El otro bloque de esta reforma del modelo de Estado sería atacar las causas del desequilibrio. La fundamental es la falta de corresponsabilidad fiscal. Tal y como funciona actualmente el sistema, las autonomías no son más que sumideros de gasto público. No es que los políticos autonómicos sean de nacimiento más despilfarradores de lo normal. Es que el sistema de incentivos es perverso. Al estar la responsabilidad de recaudar desconectada del placer de gastar, el incentivo para el político autonómico es el de gastar al máximo, endeudarse, y dedicarse a pedir dinero al Gobierno central, que es quien recauda el grueso del presupuesto. Esto es terrible, porque lo normal sería que si un político quiere aumentar el gasto público (es decir, su poder), al menos tiene que soportar el coste electoral de subir los impuestos. Pero este freno no existe en la actualidad, provocando una expansión descontrolada del gasto autonómico. El presidente autonómico, para el que el gasto es gratuito en términos electorales, se lanza a gastar hasta instalarse en un despilfarro permanente del que incluso hoy, con el Estado en quiebra técnica, no quiere apearse.

La solución para al menos frenar este desequilibrio es una de dos: o se centralizan tanto ingresos como gastos (es decir, se eliminan las autonomías); o se descentralizan ambos, yendo a un sistema federal. Esta reforma consistiría en que todo gasto que hagan los gobiernos regionales deba ser recaudado por ellos mismos, soportando el coste electoral de subir el gasto. La virtud de la segunda opción, además de servir como freno al despilfarro descontrolado, sería que las autonomías tendrían que competir entre sí, tratando de que los impuestos sean bajos y la gestión eficiente, para atraer unas empresas, capital y trabajadores que cada vez tienen mayor movilidad.

Esta reforma autonómica, además, debería incorporar un importante cambio de tipo político. Es necesario que las competencias de cada nivel del Estado esté claro y fijado a nivel constitucional. Hasta ahora, el sistema ha favorecido que los políticos mercadeen con las competencias.

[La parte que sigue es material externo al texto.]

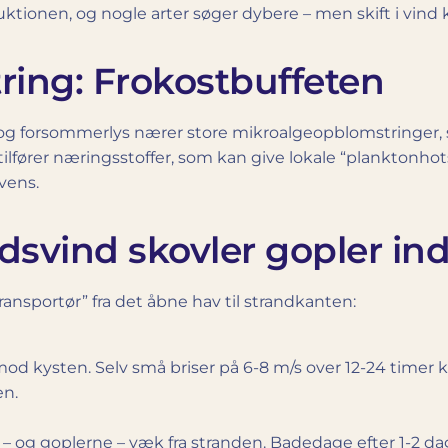
ionen, og nogle arter søger dybere – men skift i vind 
ring: Frokostbuffeten
s- og forsommerlys nærer store mikroalgeopblomstringer, 
tilfører næringsstoffer, som kan give lokale “planktonho
vens.
dsvind skovler gopler in
ransportør” fra det åbne hav til strandkanten:
d kysten. Selv små briser på 6-8 m/s over 12-24 timer
en.
 og goplerne – væk fra stranden. Badedage efter 1-2 dag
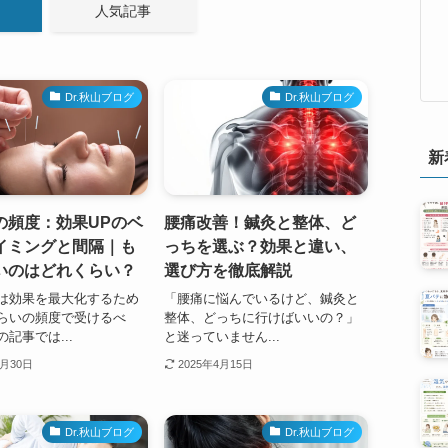
人気記事
Dr.秋山ブログ
Dr.秋山ブログ
新
の頻度：効果UPのベ
腰痛改善！鍼灸と整体、ど
イミングと間隔｜も
っちを選ぶ？効果と違い、
いのはどれくらい？
選び方を徹底解説
は効果を最大化するため
「腰痛に悩んでいるけど、鍼灸と
らいの頻度で受けるべ
整体、どっちに行けばいいの？」
記事では...
と迷っていません...
4月30日
2025年4月15日
Dr.秋山ブログ
Dr.秋山ブログ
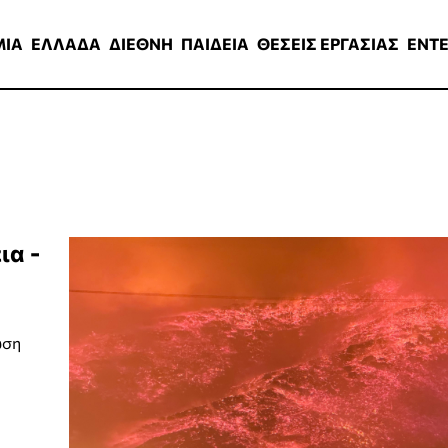
ΑΔΑ
ΔΙΕΘΝΗ
ΠΑΙΔΕΙΑ
ΘΕΣΕΙΣ ΕΡΓΑΣΙΑΣ
ENTERTAINMEN
ΜΙΑ
ΕΛΛΑΔΑ
ΔΙΕΘΝΗ
ΠΑΙΔΕΙΑ
ΘΕΣΕΙΣ ΕΡΓΑΣΙΑΣ
ENT
ια -
ωση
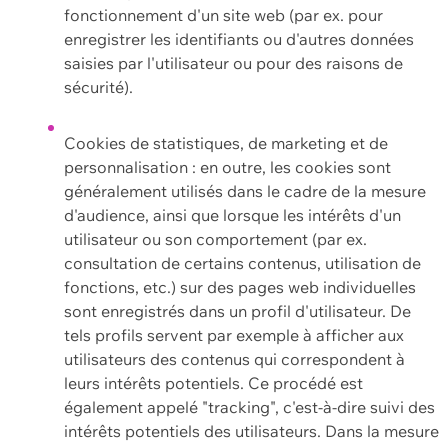
fonctionnement d'un site web (par ex. pour
enregistrer les identifiants ou d'autres données
saisies par l'utilisateur ou pour des raisons de
sécurité).
Cookies de statistiques, de marketing et de
personnalisation : en outre, les cookies sont
généralement utilisés dans le cadre de la mesure
d'audience, ainsi que lorsque les intérêts d'un
utilisateur ou son comportement (par ex.
consultation de certains contenus, utilisation de
fonctions, etc.) sur des pages web individuelles
sont enregistrés dans un profil d'utilisateur. De
tels profils servent par exemple à afficher aux
utilisateurs des contenus qui correspondent à
leurs intérêts potentiels. Ce procédé est
également appelé "tracking", c'est-à-dire suivi des
intérêts potentiels des utilisateurs. Dans la mesure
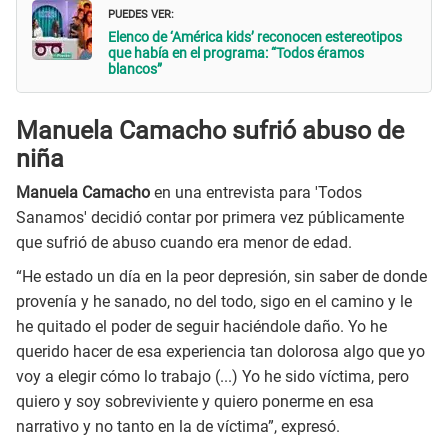
PUEDES VER:
Elenco de ‘América kids’ reconocen estereotipos
que había en el programa: “Todos éramos
blancos”
Manuela Camacho sufrió abuso de
niña
Manuela Camacho
en una entrevista para 'Todos
Sanamos' decidió contar por primera vez públicamente
que sufrió de abuso cuando era menor de edad.
“He estado un día en la peor depresión, sin saber de donde
provenía y he sanado, no del todo, sigo en el camino y le
he quitado el poder de seguir haciéndole daño. Yo he
querido hacer de esa experiencia tan dolorosa algo que yo
voy a elegir cómo lo trabajo (...) Yo he sido víctima, pero
quiero y soy sobreviviente y quiero ponerme en esa
narrativo y no tanto en la de víctima”, expresó.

Los partidos mayoritarios se han dedicado a sostener sus legislaturas a base de comprar los votos de los nacionalistas prometiendo transferencias de competencias, generando la proliferación de duplicidades y la sangría en las cuentas públicas. Es necesario blindar en la Constitución las competencias que tendrán los municipios, las autonomías y la administración central, asegurando que no haya ni una duplicidad.

En conclusión, urge una reforma total del sistema autonómico. En primer lugar hay que eliminar de raíz todo el despilfarro que nos cuesta más de 120.000 millones al año, y racionalizar el resto del gasto público para liberar los recursos atrapados que necesita la economía española para volver a funcionar. Y en segundo lugar hay que ir a un sistema de corresponsabilidad fiscal con competencias blindadas a nivel constitucional, en el que cada administración debe financiar su propio gasto público y sufrir las consecuencias electorales de una mala gestión financiera. Esta reforma es una condición necesaria, que no suficiente, para que la economía española salga del agujero en el que se encuentra. Si no emprendemos esta cirugía nosotros, lo harán, sin contemplaciones, desde fuera cuando nos intervengan.